• Passage:
The Securities and Exchange Commission’s Division of Enforcement has provided additional guidance on its Share Class Selection Disclosure (SCSD) Initiative in the form of 19 frequently asked questions relating to adviser eligibility, disgorgement and the distribution of funds to clients.

The SCSD Initiative was launched Feb. 12. Under the initiative, the SEC's Enforcement Division says it will recommend “standardized, favorable settlement terms” to investment advisers who self-report that they failed to disclose conflicts of interest when investing advisory clients in a share class paying 12b-1 fees when a lower-cost share class of the same mutual fund was available for the advisory clients.

“It appears that many investment advisers are working diligently to evaluate whether they can take advantage of the initiative and we believe that providing these FAQs will help them make that determination,” C. Dabney O’Riordan, Co-Chief of the Division of Enforcement’s Asset Management Unit explains in a press release. “The initiative provides a framework to quickly and efficiently resolve these issues with self-reporting advisers and return money to their clients.”

Settlement Terms, Timing and Disgorgement

The FAQs clarify that the settlement terms apply only to the conduct identified in the announcement and only to those advisers who meet the definition of a “Self-Reporting Adviser” (SRA) and have self-reported their conduct in the prescribed manner.

The Division also indicates that it does not plan to recommend fundamentally different settlement terms with any SRA based on “the severity and scope” of the conduct, adding that an SRA should be prepared to enter into a settlement with the Commission under the terms in the announcement.

As to whether the Division will take into account that the adviser reduced or offset its advisory fee by the amount of the 12b-1 fees in seeking disgorgement, an FAQ explains that it depends on the facts and circumstances. To illustrate, the FAQ offers two scenarios that both assume an SRA had an agreement with its client to charge an annual management fee of 1% of AUM.

In the first scenario, where an SRA contends that their management fee would have been 1.25% absent the receipt of 12b-1 fees, the Division does not expect to recommend any offset to the disgorgement in circumstances similar to this scenario. Under the second scenario, where the SRA applied a portion of the 12b-1 fees it received to reduce the annual management fee so that the client was ultimately charged a management fee less than 1%, the Division says that it may recommend an offset to the disgorgement.

Addressing whether an adviser is still eligible to participate in the initiative after their firm has been contacted, an FAQ advises that if the Division contacted their firm on or after Feb. 12, 2018, the adviser is still eligible for the initiative. But if the Division contacted the firm before Feb. 12, 2018, the adviser should contact the SEC enforcement attorney working on that investigation to inquire as to whether the adviser is still eligible to participate in the initiative.

Other questions answered in the FAQs include:


  • Does the SCSD Initiative apply to instances in which an adviser failed to disclose a conflict with respect to other fees it received in connection with recommending, purchasing, or holding a higher-cost share class, i.e., not just 12b-1 fees?

  • OCIE already conducted an exam of my investment advisory firm concerning these issues. Does this exam make my advisory firm ineligible for the SCSD Initiative or immune from future enforcement action regarding these issues?

  • Does the SCSD Initiative apply to higher-cost share classes purchased in brokerage accounts?

  • What does it mean to have a lower cost share class “available” for the same fund?

  • How will Division staff determine an investment adviser’s amount of disgorgement?


The cut-off date for self-reporting under the initiative is June 12. The FAQs note that the agency does not anticipate extending this deadline by which an investment adviser must notify the Division of its intent to participate in the SCSD Initiative.

• Provided data:
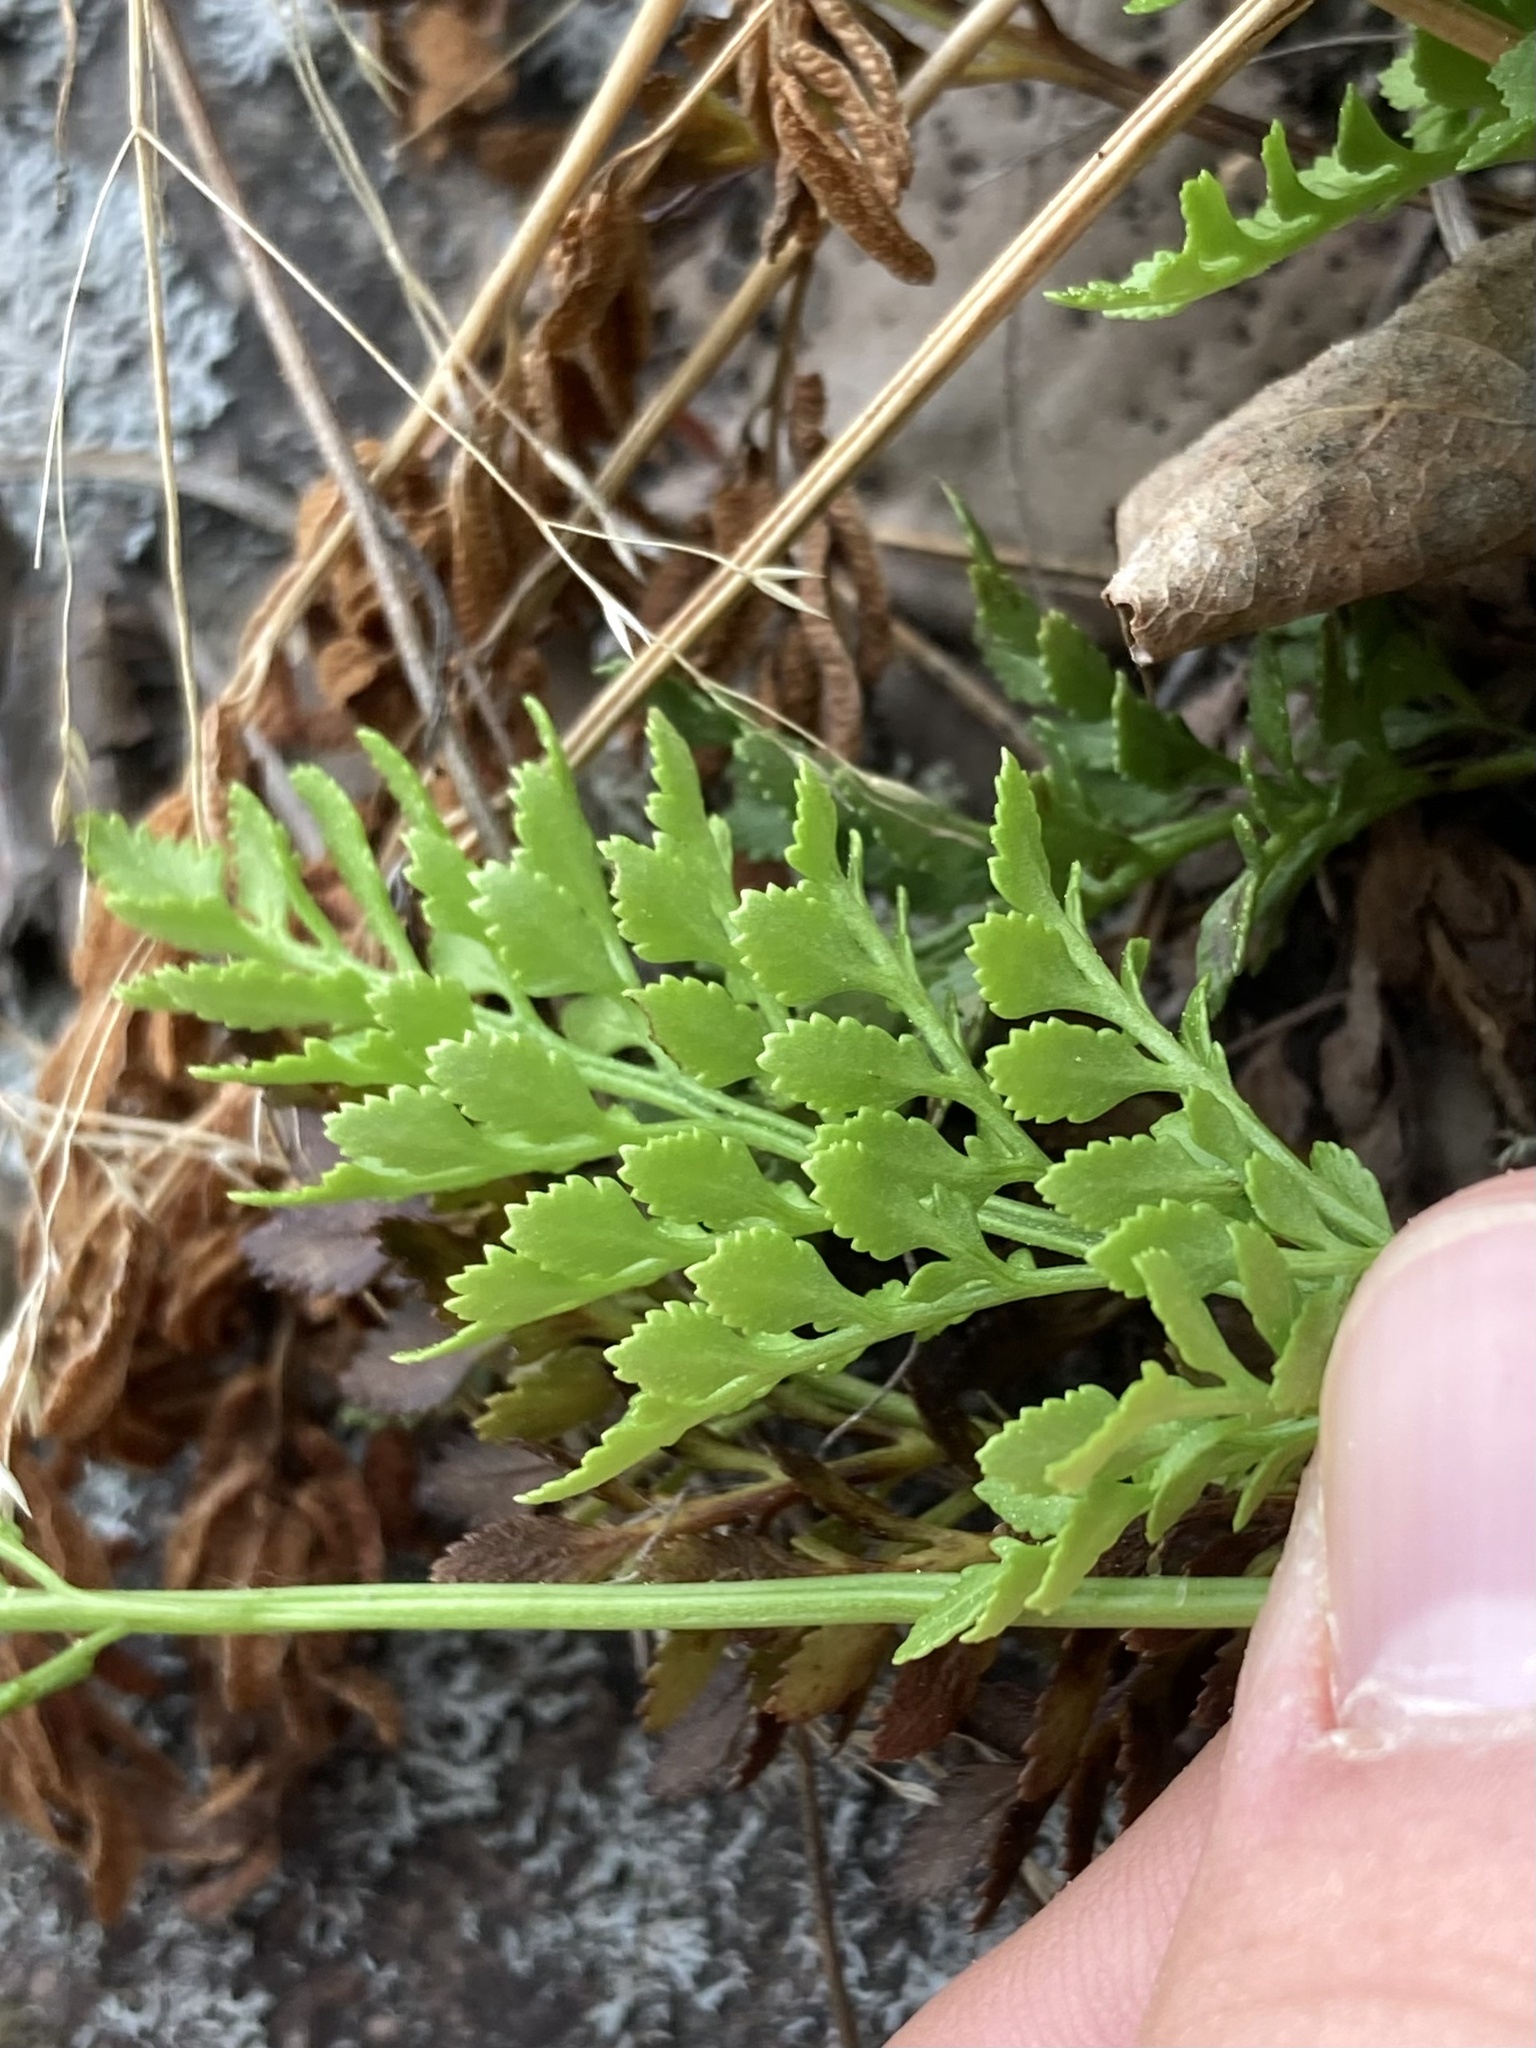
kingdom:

• Set tasks:
A. Print the stretch of the SCSD article from "The Securities and" through "the advisory clients.".
B. Answer these questions using the SCSD article:
(i) How many frequently asked questions did the Division of Enforcement provide?
(ii) On what date was the SCSD Initiative launched?
(iii) What is the cut-off date for self-reporting under the initiative?
The listing above is unrelated to the SCSD article.

• Complete answers:
A.
The Securities and Exchange Commission’s Division of Enforcement has provided additional guidance on its Share Class Selection Disclosure (SCSD) Initiative in the form of 19 frequently asked questions relating to adviser eligibility, disgorgement and the distribution of funds to clients.

The SCSD Initiative was launched Feb. 12. Under the initiative, the SEC's Enforcement Division says it will recommend “standardized, favorable settlement terms” to investment advisers who self-report that they failed to disclose conflicts of interest when investing advisory clients in a share class paying 12b-1 fees when a lower-cost share class of the same mutual fund was available for the advisory clients.

B.
(i) 19
(ii) Feb. 12
(iii) June 12